§ TASK INSTRUCTIONS
In the material below, find the line containing "29: (479, 478, 0.84)" and the line containing "54: (610, 60, 0.72)". Output those two lines and all lines between them exactly, without pictures.
(RECORDS FOR THIS TASK)
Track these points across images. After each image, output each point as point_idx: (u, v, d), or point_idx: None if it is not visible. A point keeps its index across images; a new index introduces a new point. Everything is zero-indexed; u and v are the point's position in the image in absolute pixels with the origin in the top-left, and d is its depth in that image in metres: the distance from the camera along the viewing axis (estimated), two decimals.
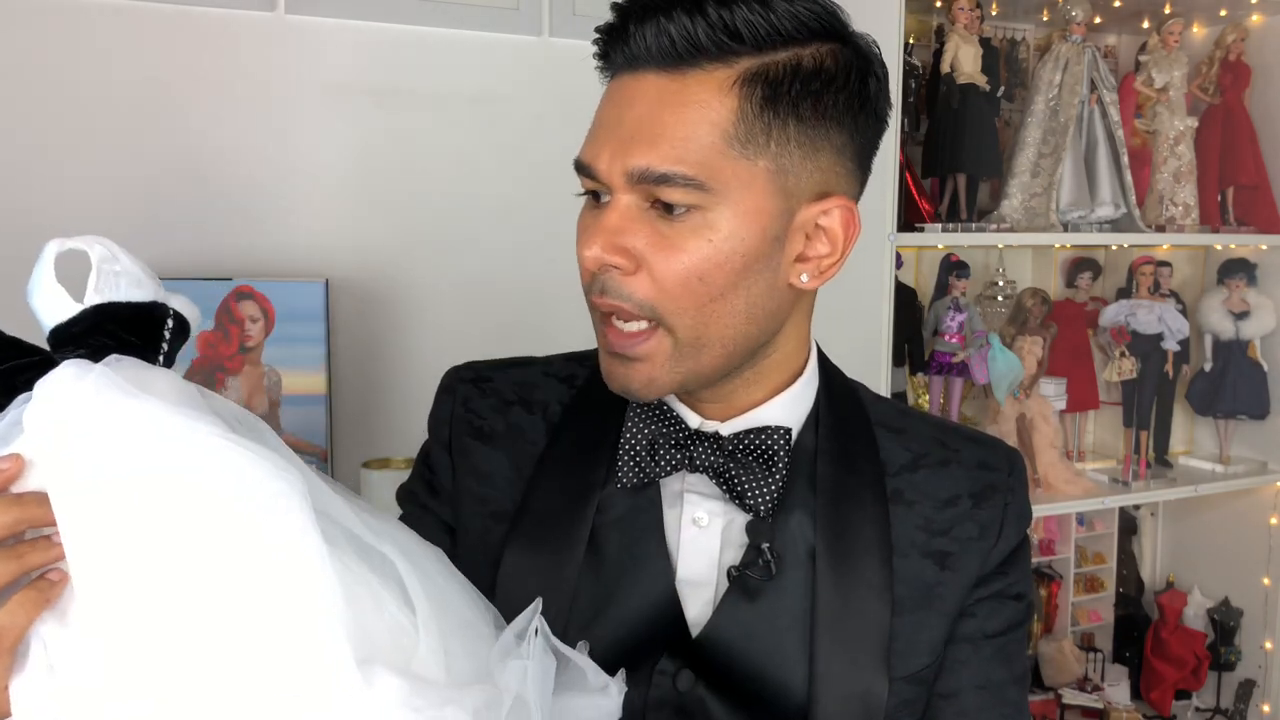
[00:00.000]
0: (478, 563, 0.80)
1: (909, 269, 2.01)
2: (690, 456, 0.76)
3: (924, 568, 0.78)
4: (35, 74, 1.46)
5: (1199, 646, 2.14)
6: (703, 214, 0.69)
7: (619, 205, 0.71)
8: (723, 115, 0.68)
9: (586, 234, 0.72)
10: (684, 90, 0.69)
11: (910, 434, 0.83)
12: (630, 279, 0.71)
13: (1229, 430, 2.09)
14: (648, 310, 0.71)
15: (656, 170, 0.68)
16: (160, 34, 1.50)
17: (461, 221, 1.67)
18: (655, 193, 0.69)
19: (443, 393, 0.89)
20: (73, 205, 1.50)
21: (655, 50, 0.69)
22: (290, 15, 1.56)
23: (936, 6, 1.85)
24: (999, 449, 0.84)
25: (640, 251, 0.70)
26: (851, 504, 0.78)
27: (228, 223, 1.56)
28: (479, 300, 1.70)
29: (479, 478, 0.84)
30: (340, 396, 1.62)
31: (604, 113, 0.73)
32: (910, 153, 1.87)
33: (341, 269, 1.61)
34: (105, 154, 1.50)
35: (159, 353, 0.64)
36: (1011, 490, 0.82)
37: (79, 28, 1.47)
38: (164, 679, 0.54)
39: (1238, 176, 2.04)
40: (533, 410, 0.86)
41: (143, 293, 0.64)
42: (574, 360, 0.89)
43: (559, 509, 0.80)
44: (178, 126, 1.53)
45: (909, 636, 0.76)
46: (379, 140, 1.63)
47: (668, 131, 0.69)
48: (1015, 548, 0.81)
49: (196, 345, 1.44)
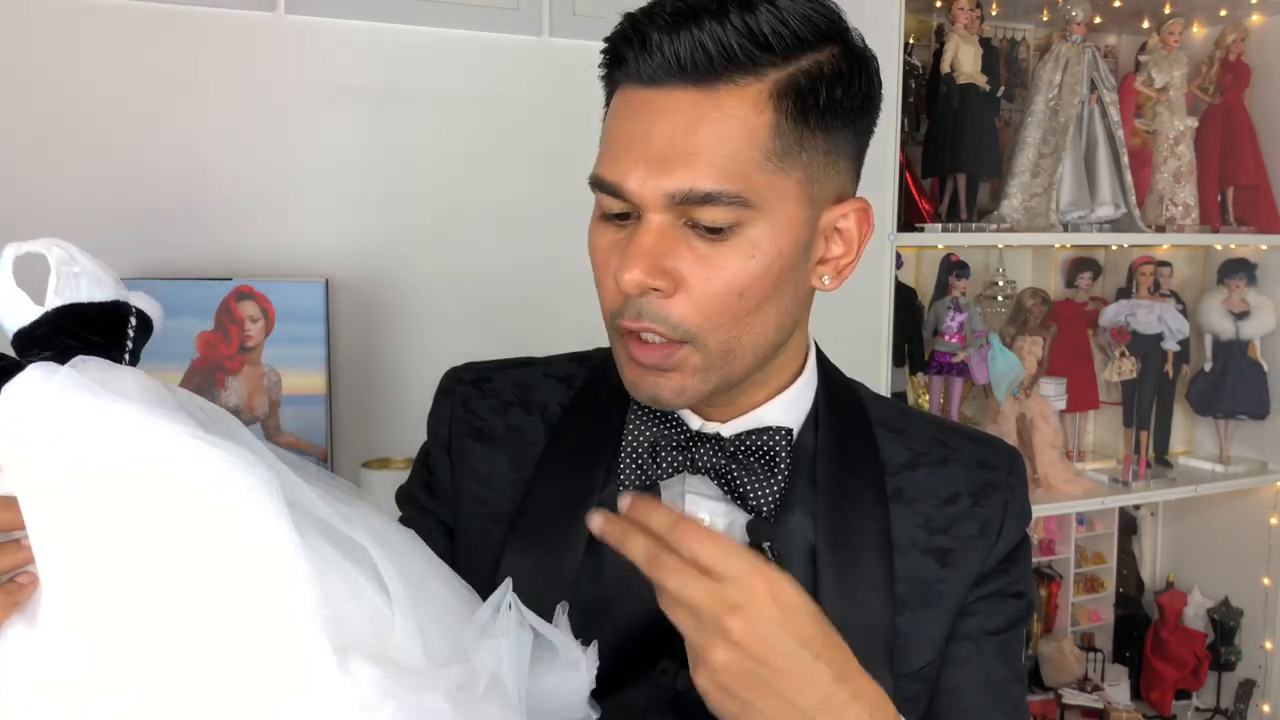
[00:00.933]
0: (477, 564, 0.80)
1: (909, 269, 2.01)
2: (692, 458, 0.76)
3: (925, 565, 0.78)
4: (35, 74, 1.46)
5: (1199, 646, 2.14)
6: (744, 231, 0.68)
7: (653, 225, 0.68)
8: (759, 130, 0.68)
9: (624, 256, 0.69)
10: (718, 105, 0.67)
11: (910, 433, 0.83)
12: (668, 301, 0.69)
13: (1229, 430, 2.09)
14: (682, 332, 0.70)
15: (701, 190, 0.67)
16: (160, 34, 1.50)
17: (461, 221, 1.67)
18: (695, 213, 0.68)
19: (442, 394, 0.89)
20: (73, 205, 1.50)
21: (687, 63, 0.66)
22: (290, 15, 1.56)
23: (936, 6, 1.85)
24: (999, 448, 0.84)
25: (680, 272, 0.69)
26: (852, 503, 0.78)
27: (228, 223, 1.56)
28: (479, 300, 1.70)
29: (478, 479, 0.84)
30: (340, 396, 1.62)
31: (626, 128, 0.70)
32: (910, 153, 1.87)
33: (341, 269, 1.61)
34: (105, 154, 1.50)
35: (124, 350, 0.64)
36: (1011, 489, 0.82)
37: (79, 27, 1.46)
38: (143, 674, 0.54)
39: (1238, 176, 2.04)
40: (532, 411, 0.85)
41: (103, 292, 0.64)
42: (575, 361, 0.89)
43: (558, 510, 0.79)
44: (178, 126, 1.53)
45: (911, 634, 0.76)
46: (379, 140, 1.63)
47: (706, 149, 0.67)
48: (1015, 546, 0.81)
49: (196, 345, 1.44)
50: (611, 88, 0.73)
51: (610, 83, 0.73)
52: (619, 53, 0.70)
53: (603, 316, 0.74)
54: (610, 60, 0.72)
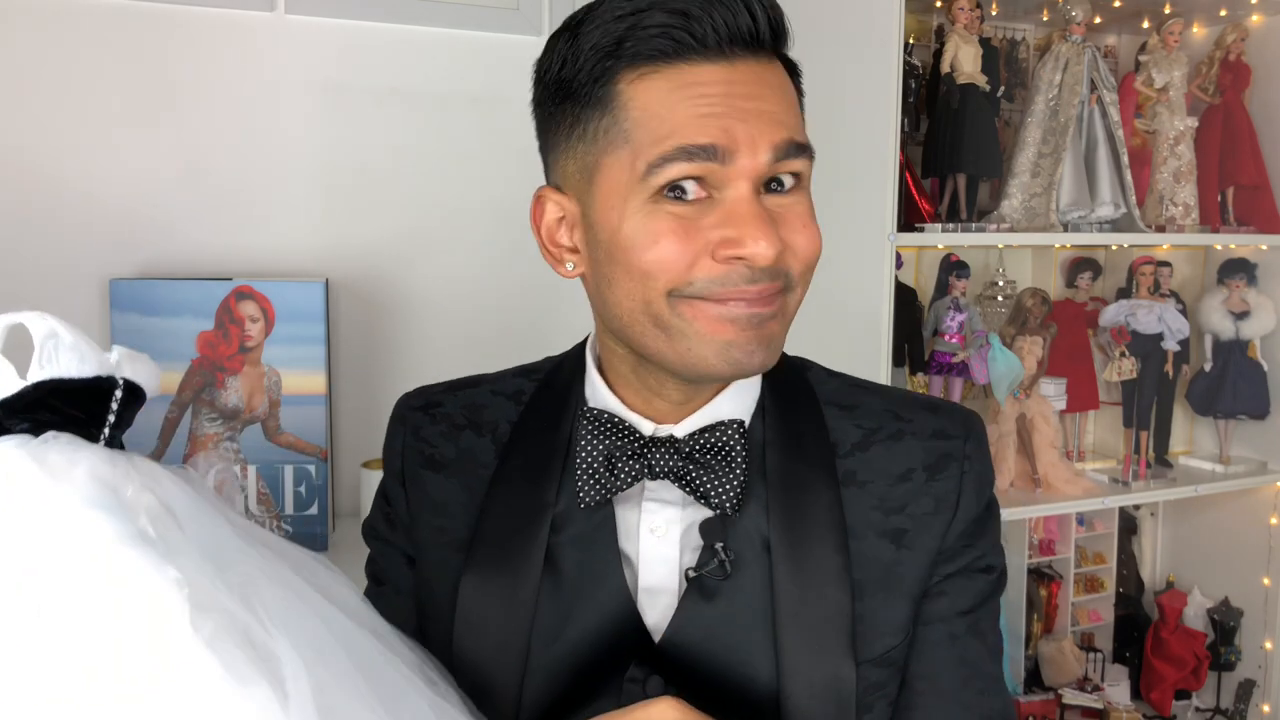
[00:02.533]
0: (439, 594, 0.80)
1: (909, 269, 2.01)
2: (649, 464, 0.76)
3: (880, 548, 0.77)
4: (35, 74, 1.46)
5: (1199, 646, 2.14)
6: (804, 182, 0.74)
7: (749, 194, 0.70)
8: (795, 98, 0.74)
9: (749, 226, 0.69)
10: (776, 72, 0.73)
11: (862, 409, 0.82)
12: (784, 259, 0.72)
13: (1229, 430, 2.09)
14: (788, 281, 0.73)
15: (798, 140, 0.72)
16: (160, 34, 1.50)
17: (461, 221, 1.67)
18: (785, 165, 0.71)
19: (394, 423, 0.89)
20: (73, 205, 1.50)
21: (748, 33, 0.70)
22: (290, 15, 1.56)
23: (936, 6, 1.85)
24: (956, 414, 0.82)
25: (784, 234, 0.72)
26: (803, 491, 0.77)
27: (228, 223, 1.57)
28: (479, 300, 1.70)
29: (434, 509, 0.83)
30: (340, 396, 1.62)
31: (708, 97, 0.69)
32: (910, 153, 1.87)
33: (341, 269, 1.61)
34: (105, 153, 1.50)
35: (104, 425, 0.65)
36: (969, 457, 0.80)
37: (79, 28, 1.47)
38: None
39: (1238, 176, 2.04)
40: (482, 432, 0.84)
41: (86, 367, 0.64)
42: (522, 375, 0.88)
43: (512, 531, 0.79)
44: (178, 126, 1.53)
45: (872, 619, 0.76)
46: (378, 140, 1.63)
47: (785, 107, 0.72)
48: (977, 517, 0.80)
49: (196, 345, 1.44)
50: (617, 80, 0.71)
51: (612, 75, 0.71)
52: (664, 31, 0.69)
53: (657, 302, 0.71)
54: (631, 45, 0.70)
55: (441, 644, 0.79)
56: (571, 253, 0.77)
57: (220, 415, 1.46)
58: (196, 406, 1.45)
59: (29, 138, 1.46)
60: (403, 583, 0.86)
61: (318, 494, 1.49)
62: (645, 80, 0.70)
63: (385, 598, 0.86)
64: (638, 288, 0.71)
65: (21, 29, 1.44)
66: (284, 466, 1.48)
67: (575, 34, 0.72)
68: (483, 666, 0.77)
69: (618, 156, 0.71)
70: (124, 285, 1.43)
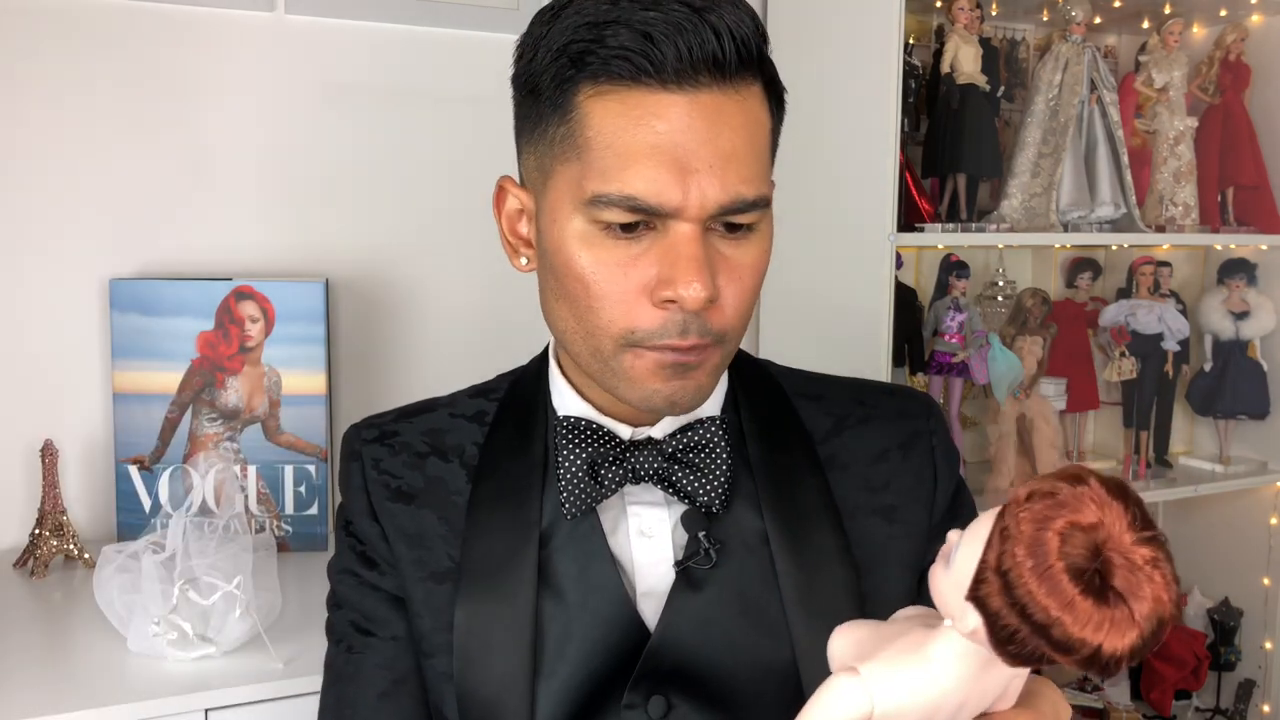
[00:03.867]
0: (431, 628, 0.77)
1: (909, 269, 2.01)
2: (632, 468, 0.75)
3: (873, 526, 0.78)
4: (35, 74, 1.46)
5: (1199, 646, 2.14)
6: (760, 226, 0.70)
7: (692, 234, 0.67)
8: (765, 127, 0.70)
9: (682, 270, 0.66)
10: (742, 104, 0.67)
11: (828, 398, 0.83)
12: (712, 310, 0.69)
13: (1229, 430, 2.09)
14: (714, 335, 0.69)
15: (749, 197, 0.67)
16: (160, 34, 1.50)
17: (461, 221, 1.67)
18: (733, 217, 0.68)
19: (347, 460, 0.84)
20: (73, 205, 1.50)
21: (709, 59, 0.65)
22: (290, 15, 1.56)
23: (936, 6, 1.85)
24: (914, 396, 0.86)
25: (718, 279, 0.68)
26: (790, 479, 0.78)
27: (228, 223, 1.57)
28: (478, 300, 1.70)
29: (409, 541, 0.80)
30: (340, 396, 1.62)
31: (651, 137, 0.66)
32: (910, 153, 1.87)
33: (341, 269, 1.61)
34: (105, 154, 1.50)
35: None
36: (934, 433, 0.83)
37: (79, 28, 1.47)
38: None
39: (1238, 177, 2.04)
40: (449, 458, 0.81)
41: None
42: (479, 395, 0.86)
43: (500, 554, 0.77)
44: (178, 126, 1.53)
45: (876, 595, 0.76)
46: (379, 140, 1.63)
47: (744, 152, 0.67)
48: (956, 489, 0.83)
49: (196, 345, 1.44)
50: (576, 91, 0.69)
51: (572, 85, 0.69)
52: (624, 54, 0.66)
53: (600, 337, 0.70)
54: (592, 63, 0.67)
55: (439, 681, 0.77)
56: (528, 247, 0.77)
57: (220, 415, 1.46)
58: (196, 406, 1.45)
59: (29, 138, 1.46)
60: (396, 626, 0.80)
61: (318, 494, 1.49)
62: (603, 99, 0.67)
63: (376, 649, 0.80)
64: (583, 316, 0.70)
65: (21, 29, 1.44)
66: (284, 466, 1.48)
67: (550, 25, 0.71)
68: (490, 699, 0.74)
69: (569, 169, 0.69)
70: (124, 285, 1.43)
(End RECORDS FOR THIS TASK)
§ EXERCISE SOLUTION
29: (479, 478, 0.84)
30: (340, 396, 1.62)
31: (604, 113, 0.73)
32: (910, 153, 1.87)
33: (341, 269, 1.61)
34: (105, 154, 1.50)
35: (159, 353, 0.64)
36: (1011, 490, 0.82)
37: (79, 28, 1.47)
38: (164, 679, 0.54)
39: (1238, 176, 2.04)
40: (533, 410, 0.86)
41: (143, 293, 0.64)
42: (574, 360, 0.89)
43: (559, 509, 0.80)
44: (178, 126, 1.53)
45: (909, 636, 0.76)
46: (379, 140, 1.63)
47: (668, 131, 0.69)
48: (1015, 548, 0.81)
49: (196, 345, 1.44)
[00:00.933]
0: (477, 564, 0.80)
1: (909, 269, 2.01)
2: (692, 458, 0.76)
3: (925, 565, 0.78)
4: (35, 74, 1.46)
5: (1199, 646, 2.14)
6: (744, 231, 0.68)
7: (653, 225, 0.68)
8: (759, 130, 0.68)
9: (624, 256, 0.69)
10: (718, 105, 0.67)
11: (910, 433, 0.83)
12: (668, 301, 0.69)
13: (1229, 430, 2.09)
14: (682, 332, 0.70)
15: (701, 190, 0.67)
16: (160, 34, 1.50)
17: (461, 221, 1.67)
18: (695, 213, 0.68)
19: (442, 394, 0.89)
20: (73, 205, 1.50)
21: (687, 63, 0.66)
22: (290, 15, 1.56)
23: (936, 6, 1.85)
24: (999, 448, 0.84)
25: (680, 272, 0.69)
26: (852, 503, 0.78)
27: (228, 223, 1.56)
28: (479, 300, 1.70)
29: (478, 479, 0.84)
30: (340, 396, 1.62)
31: (626, 128, 0.70)
32: (910, 153, 1.87)
33: (341, 269, 1.61)
34: (105, 154, 1.50)
35: (124, 350, 0.64)
36: (1011, 489, 0.82)
37: (79, 27, 1.46)
38: (143, 674, 0.54)
39: (1238, 176, 2.04)
40: (532, 411, 0.85)
41: (103, 292, 0.64)
42: (575, 361, 0.89)
43: (558, 510, 0.79)
44: (178, 126, 1.53)
45: (911, 634, 0.76)
46: (379, 140, 1.63)
47: (706, 149, 0.67)
48: (1015, 546, 0.81)
49: (196, 345, 1.44)
50: (611, 88, 0.73)
51: (610, 83, 0.73)
52: (619, 53, 0.70)
53: (603, 316, 0.74)
54: (610, 60, 0.72)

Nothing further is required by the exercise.